*** Opening DATA FOR THE TASK ***

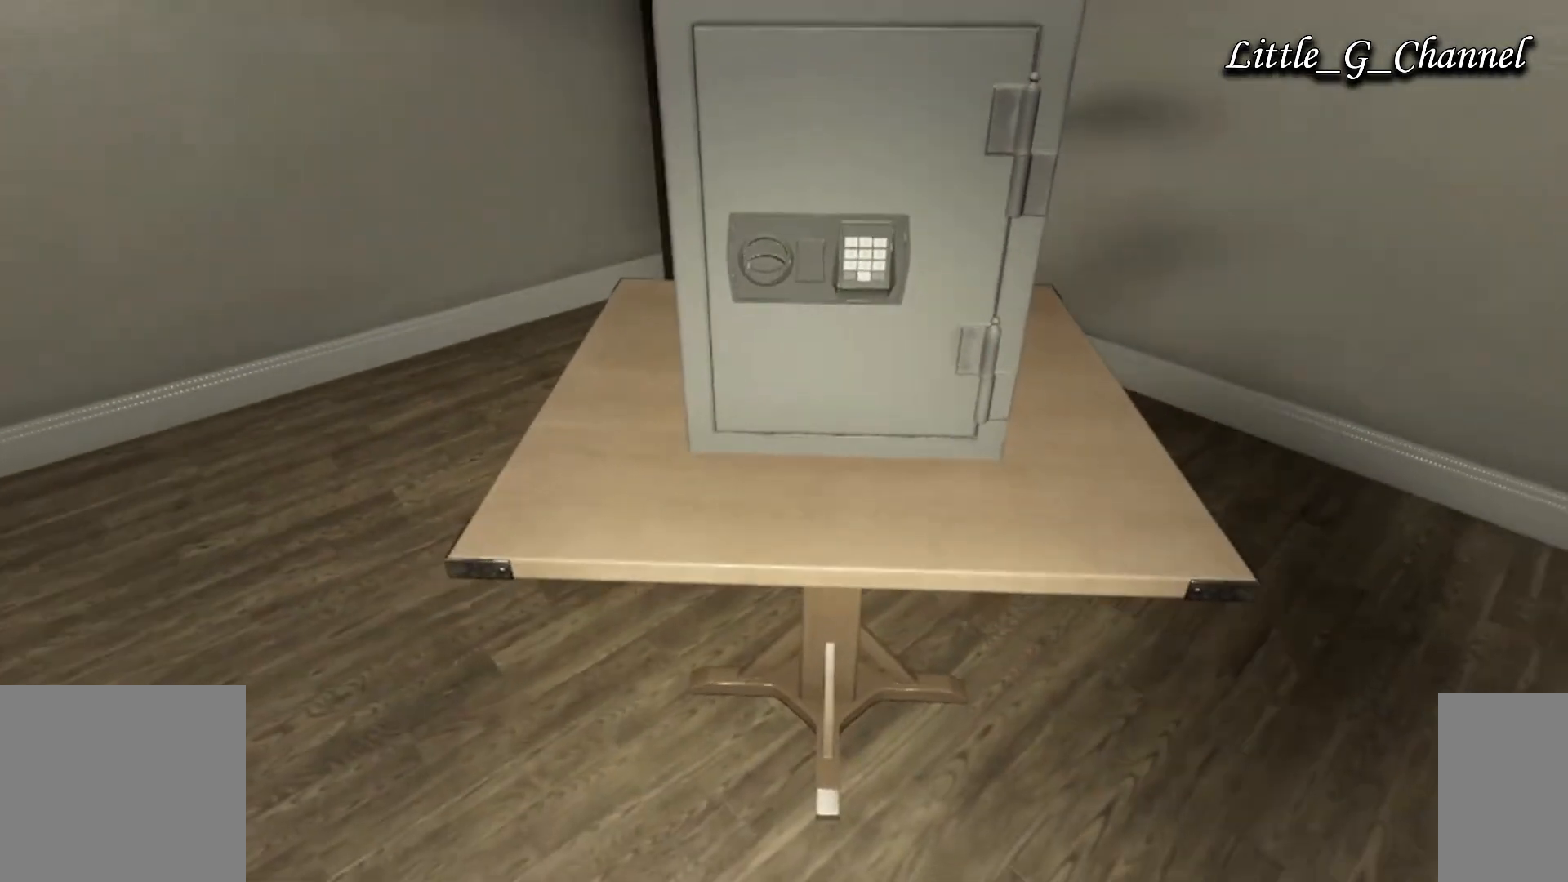
Gameplay with keyboard and mouse; each line is a JSON object with the keys and mouse buttons held at the frame after it. "events" lists presses ("down") and releases ("up") of "1", "2", "3", "4", "5", "a", "alt", "b", "c", "ctrl", "d", "e", "f", "g", "q", "r", "s", "shift", "space", "t", "tab", "v", "w", "x", "z", "mouse_left", "mouse_wheel", "mouse_right", "mouse_mb4" and "mouse_mb5" between this image and that frame as [ms after this image, input, new state], when the widget could be followed in between. "mouse_left", "mouse_wheel", "mouse_right", "mouse_mb4", "mouse_mb5" = the "left", "wheel", "right", "mb4", "mb5" buttons of the "mouse" list. No other keys are recorded. "wheel" means that the mouse wheel is clicked or scrolled. Mouse movement is not recorded.
{"keys": ["s"], "mouse": [], "events": [[67, "s", "down"], [167, "s", "up"], [267, "mouse_left", "down"], [333, "mouse_left", "up"], [433, "s", "down"]]}
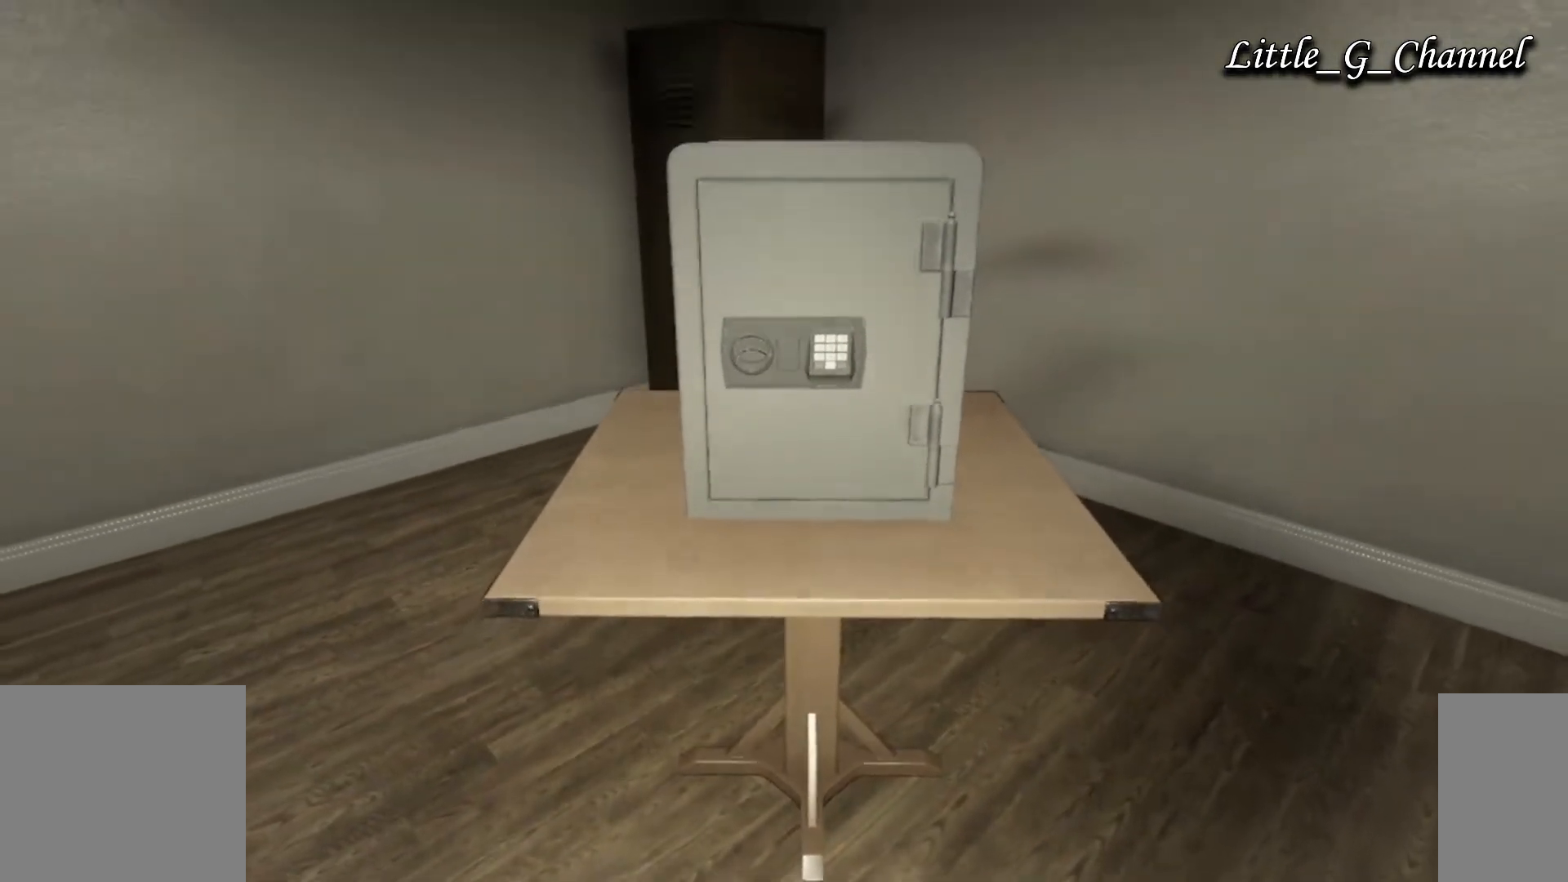
{"keys": [], "mouse": ["left"], "events": [[17, "s", "up"], [150, "s", "down"], [200, "mouse_left", "down"], [233, "s", "up"], [283, "mouse_left", "up"], [350, "mouse_left", "down"], [350, "s", "down"], [400, "mouse_left", "up"], [400, "s", "up"], [467, "mouse_left", "down"]]}
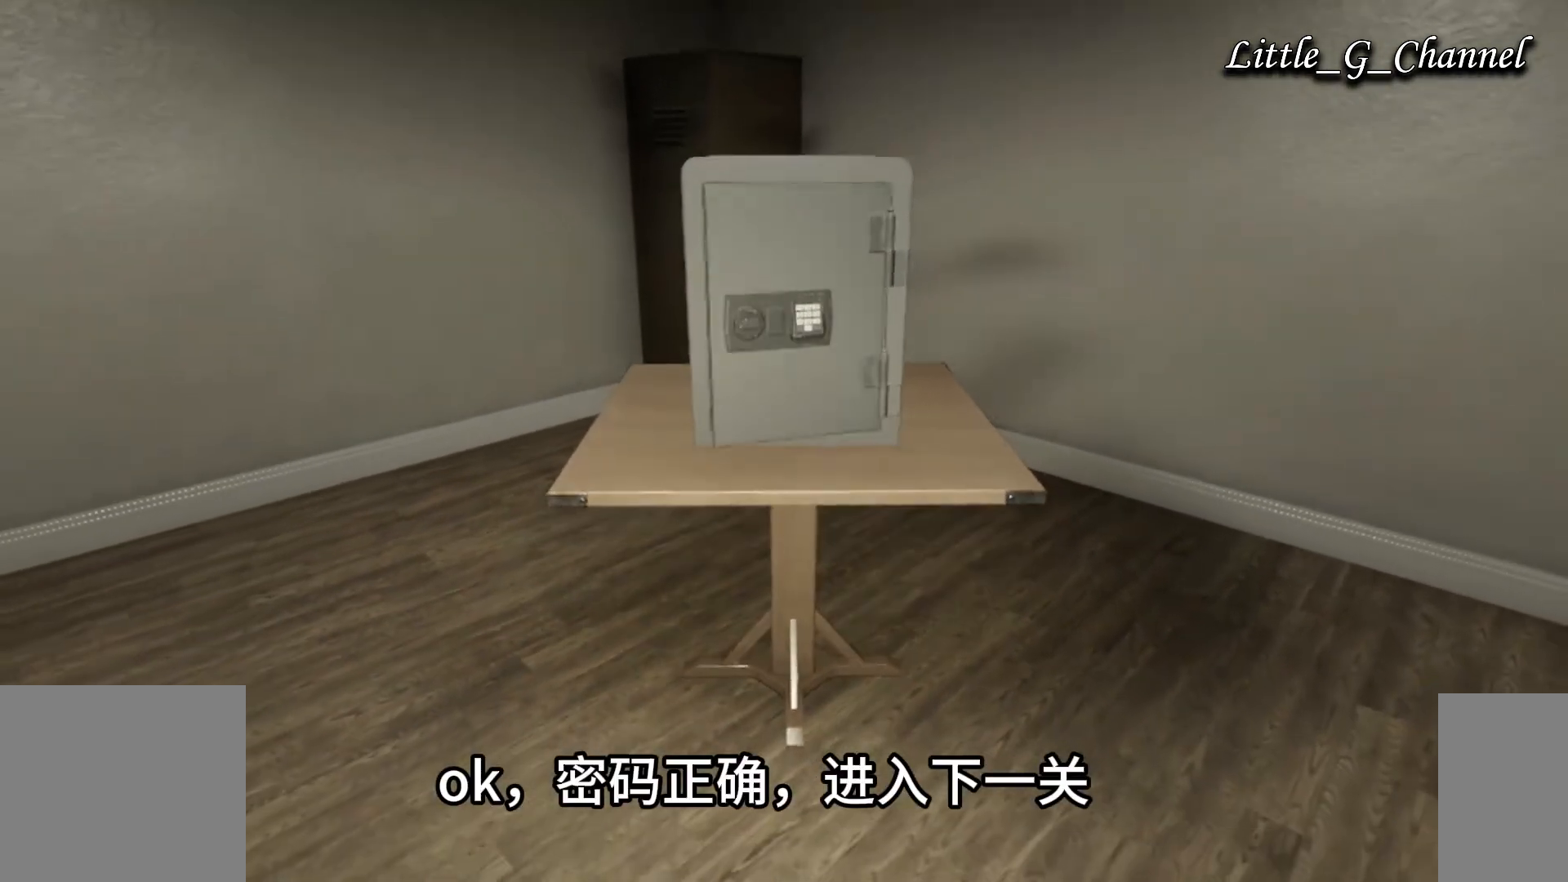
{"keys": ["w"], "mouse": [], "events": [[17, "w", "down"], [133, "mouse_left", "up"], [133, "s", "down"], [150, "w", "up"], [217, "mouse_left", "down"], [233, "s", "up"], [283, "w", "down"], [300, "mouse_left", "up"], [350, "s", "down"], [383, "mouse_left", "down"], [383, "w", "up"], [450, "mouse_left", "up"], [483, "s", "up"], [483, "w", "down"]]}
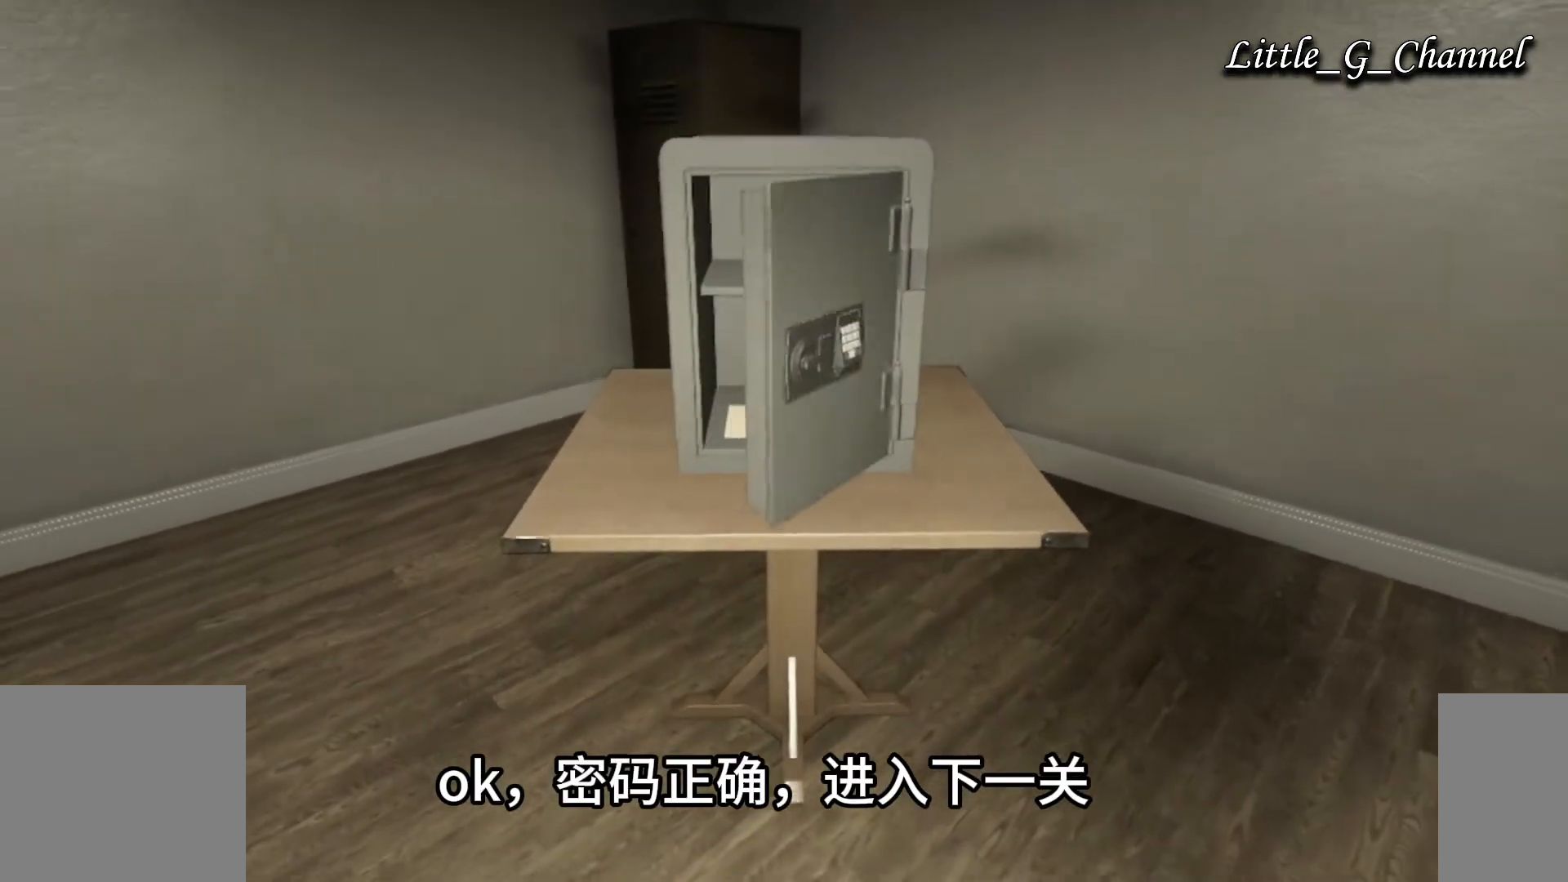
{"keys": ["w"], "mouse": ["left"], "events": [[17, "mouse_left", "down"], [67, "s", "down"], [83, "w", "up"], [100, "mouse_left", "up"], [150, "mouse_left", "down"], [200, "s", "up"], [200, "w", "down"], [217, "mouse_left", "up"], [250, "s", "down"], [267, "mouse_left", "down"], [300, "w", "up"], [317, "mouse_left", "up"], [367, "w", "down"], [400, "s", "up"], [483, "mouse_left", "down"]]}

*** Closing DATA FOR THE TASK ***

_ABOUT THIS EXERCISE:_ Return all of the lines above without alteration, minus the pictures.

_REPLY TO THE TASK:_
Gameplay with keyboard and mouse; each line is a JSON object with the keys and mouse buttons held at the frame after it. "events" lists presses ("down") and releases ("up") of "1", "2", "3", "4", "5", "a", "alt", "b", "c", "ctrl", "d", "e", "f", "g", "q", "r", "s", "shift", "space", "t", "tab", "v", "w", "x", "z", "mouse_left", "mouse_wheel", "mouse_right", "mouse_mb4" and "mouse_mb5" between this image and that frame as [ms after this image, input, new state], when the widget could be followed in between. "mouse_left", "mouse_wheel", "mouse_right", "mouse_mb4", "mouse_mb5" = the "left", "wheel", "right", "mb4", "mb5" buttons of the "mouse" list. No other keys are recorded. "wheel" means that the mouse wheel is clicked or scrolled. Mouse movement is not recorded.
{"keys": ["s"], "mouse": [], "events": [[67, "s", "down"], [167, "s", "up"], [267, "mouse_left", "down"], [333, "mouse_left", "up"], [433, "s", "down"]]}
{"keys": [], "mouse": ["left"], "events": [[17, "s", "up"], [150, "s", "down"], [200, "mouse_left", "down"], [233, "s", "up"], [283, "mouse_left", "up"], [350, "mouse_left", "down"], [350, "s", "down"], [400, "mouse_left", "up"], [400, "s", "up"], [467, "mouse_left", "down"]]}
{"keys": ["w"], "mouse": [], "events": [[17, "w", "down"], [133, "mouse_left", "up"], [133, "s", "down"], [150, "w", "up"], [217, "mouse_left", "down"], [233, "s", "up"], [283, "w", "down"], [300, "mouse_left", "up"], [350, "s", "down"], [383, "mouse_left", "down"], [383, "w", "up"], [450, "mouse_left", "up"], [483, "s", "up"], [483, "w", "down"]]}
{"keys": ["w"], "mouse": ["left"], "events": [[17, "mouse_left", "down"], [67, "s", "down"], [83, "w", "up"], [100, "mouse_left", "up"], [150, "mouse_left", "down"], [200, "s", "up"], [200, "w", "down"], [217, "mouse_left", "up"], [250, "s", "down"], [267, "mouse_left", "down"], [300, "w", "up"], [317, "mouse_left", "up"], [367, "w", "down"], [400, "s", "up"], [483, "mouse_left", "down"]]}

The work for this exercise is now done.